--- Given records ---

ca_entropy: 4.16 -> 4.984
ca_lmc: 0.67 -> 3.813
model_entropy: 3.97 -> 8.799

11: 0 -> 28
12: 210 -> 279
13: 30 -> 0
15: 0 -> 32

---
--- Given records ---

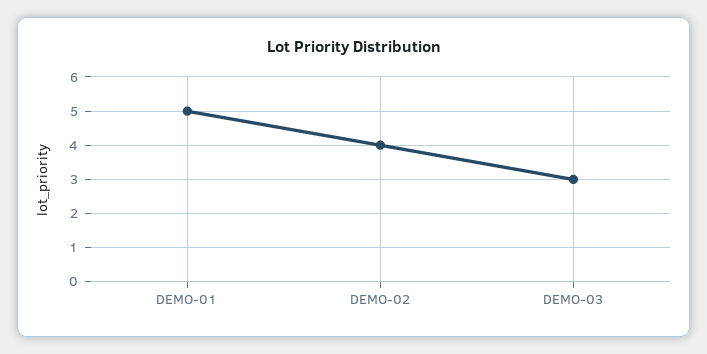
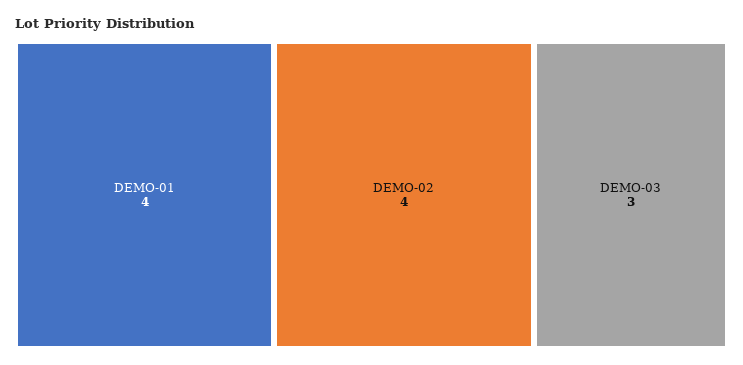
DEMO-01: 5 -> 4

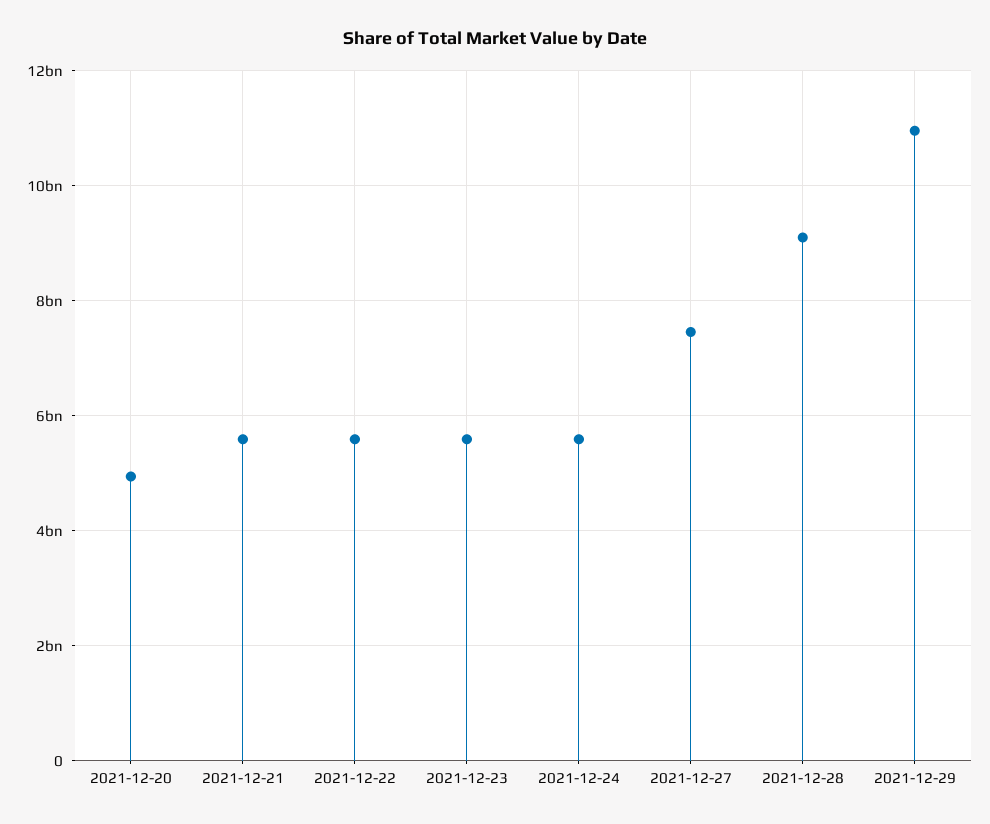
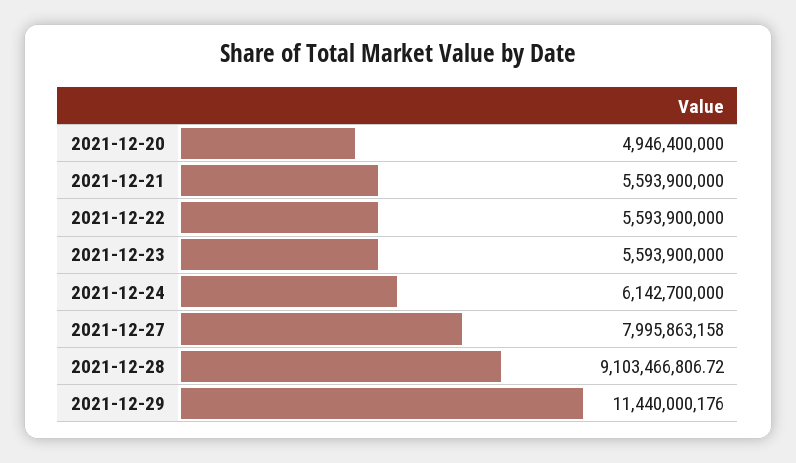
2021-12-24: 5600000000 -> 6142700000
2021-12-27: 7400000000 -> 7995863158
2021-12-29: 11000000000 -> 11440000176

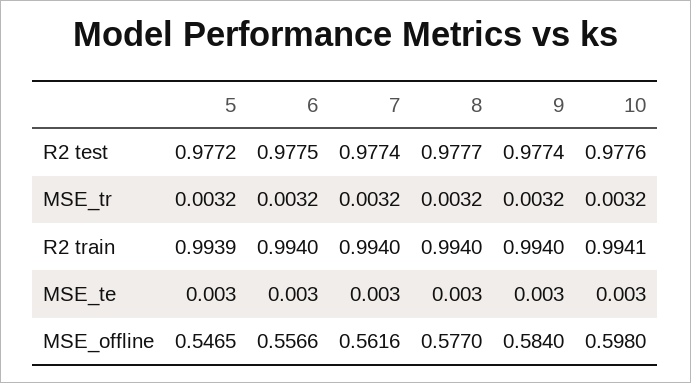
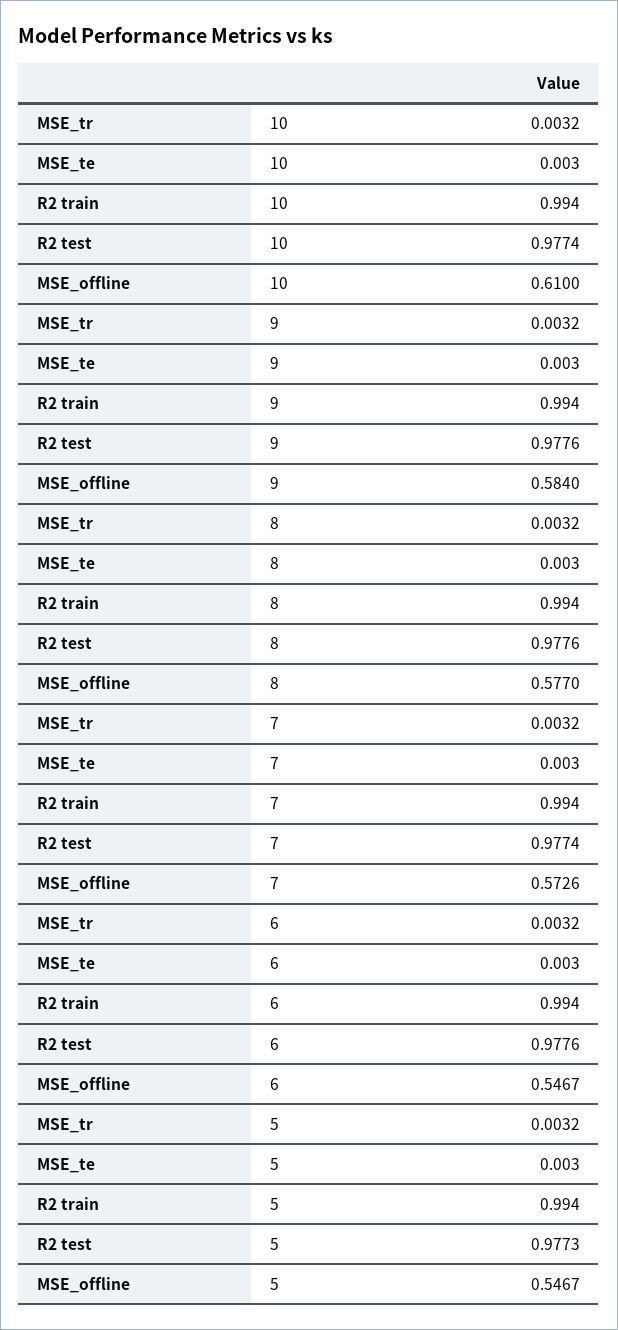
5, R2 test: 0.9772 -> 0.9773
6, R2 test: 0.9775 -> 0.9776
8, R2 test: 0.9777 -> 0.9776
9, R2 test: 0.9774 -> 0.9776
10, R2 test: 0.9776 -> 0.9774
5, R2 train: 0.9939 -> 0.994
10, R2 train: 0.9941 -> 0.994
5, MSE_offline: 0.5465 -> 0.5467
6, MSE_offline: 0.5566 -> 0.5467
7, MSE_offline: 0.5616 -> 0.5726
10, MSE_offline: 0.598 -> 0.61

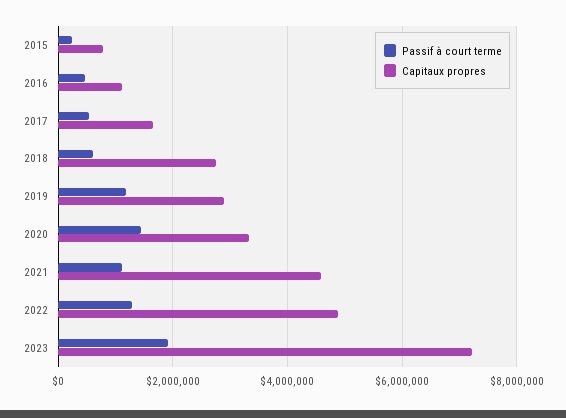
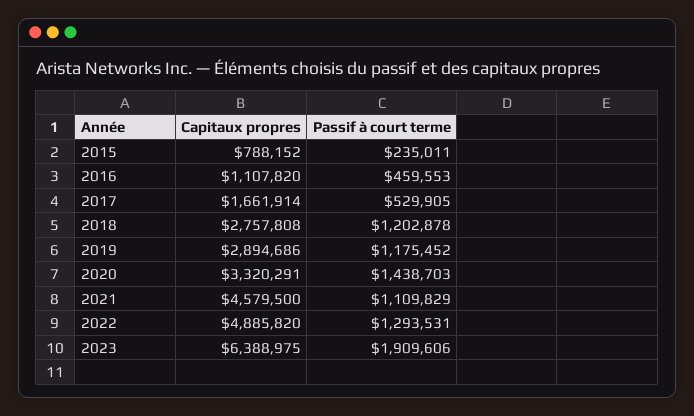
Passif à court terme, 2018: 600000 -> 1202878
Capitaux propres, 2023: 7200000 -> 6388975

---
--- Given records ---

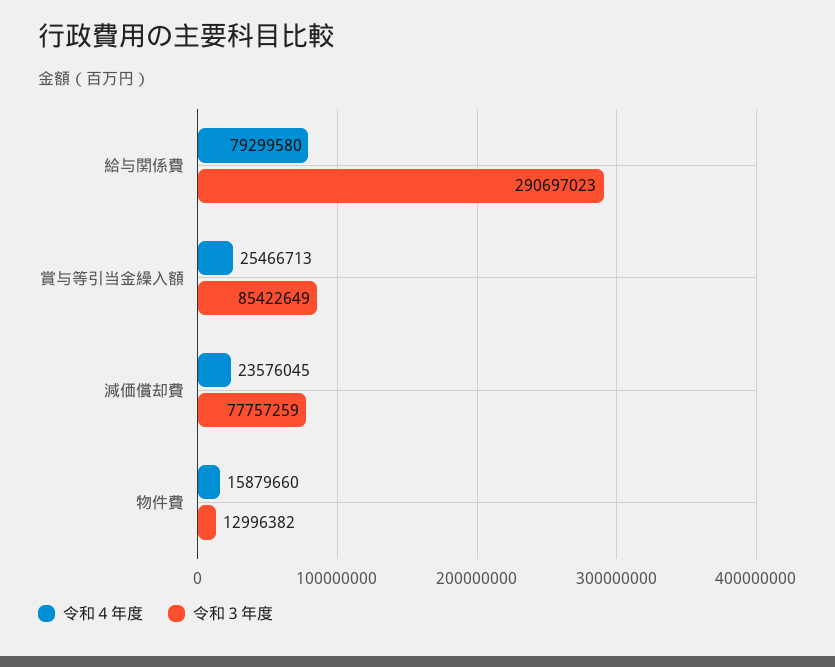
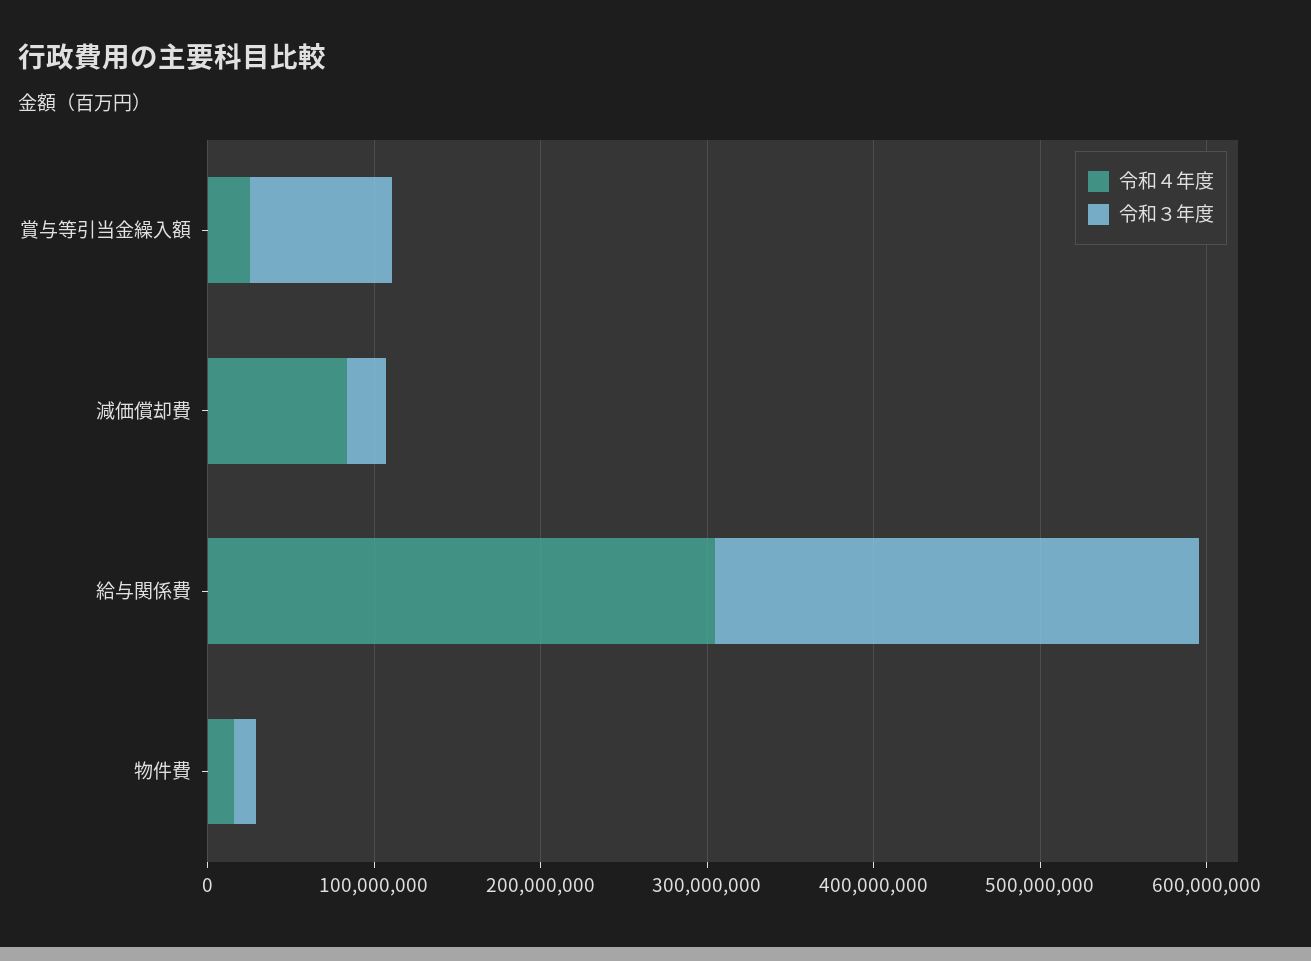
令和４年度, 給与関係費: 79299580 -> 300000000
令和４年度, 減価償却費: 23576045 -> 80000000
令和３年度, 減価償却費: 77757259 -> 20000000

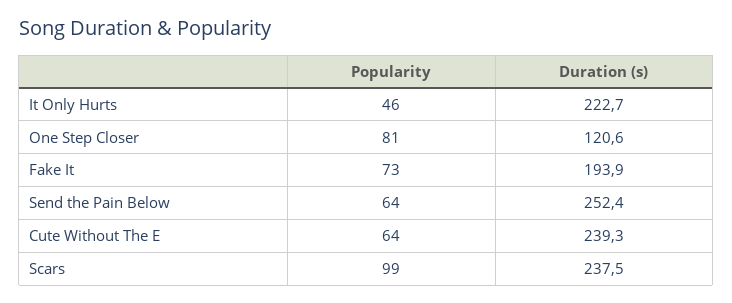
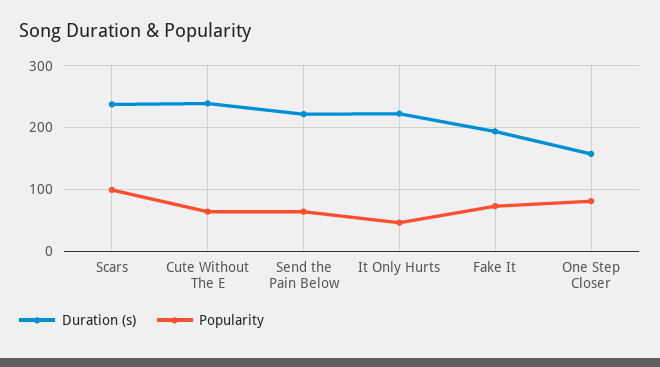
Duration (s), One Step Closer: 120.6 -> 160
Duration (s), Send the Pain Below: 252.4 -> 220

---

In the data above, find the line containing "5, R2 train: 0.9939 -> 0.994" and the line containing "Capitaux propres, 2023: 7200000 -> 6388975". Copy exactly the stretch from the first through the second, both included, leaving out any picture.

5, R2 train: 0.9939 -> 0.994
10, R2 train: 0.9941 -> 0.994
5, MSE_offline: 0.5465 -> 0.5467
6, MSE_offline: 0.5566 -> 0.5467
7, MSE_offline: 0.5616 -> 0.5726
10, MSE_offline: 0.598 -> 0.61

Passif à court terme, 2018: 600000 -> 1202878
Capitaux propres, 2023: 7200000 -> 6388975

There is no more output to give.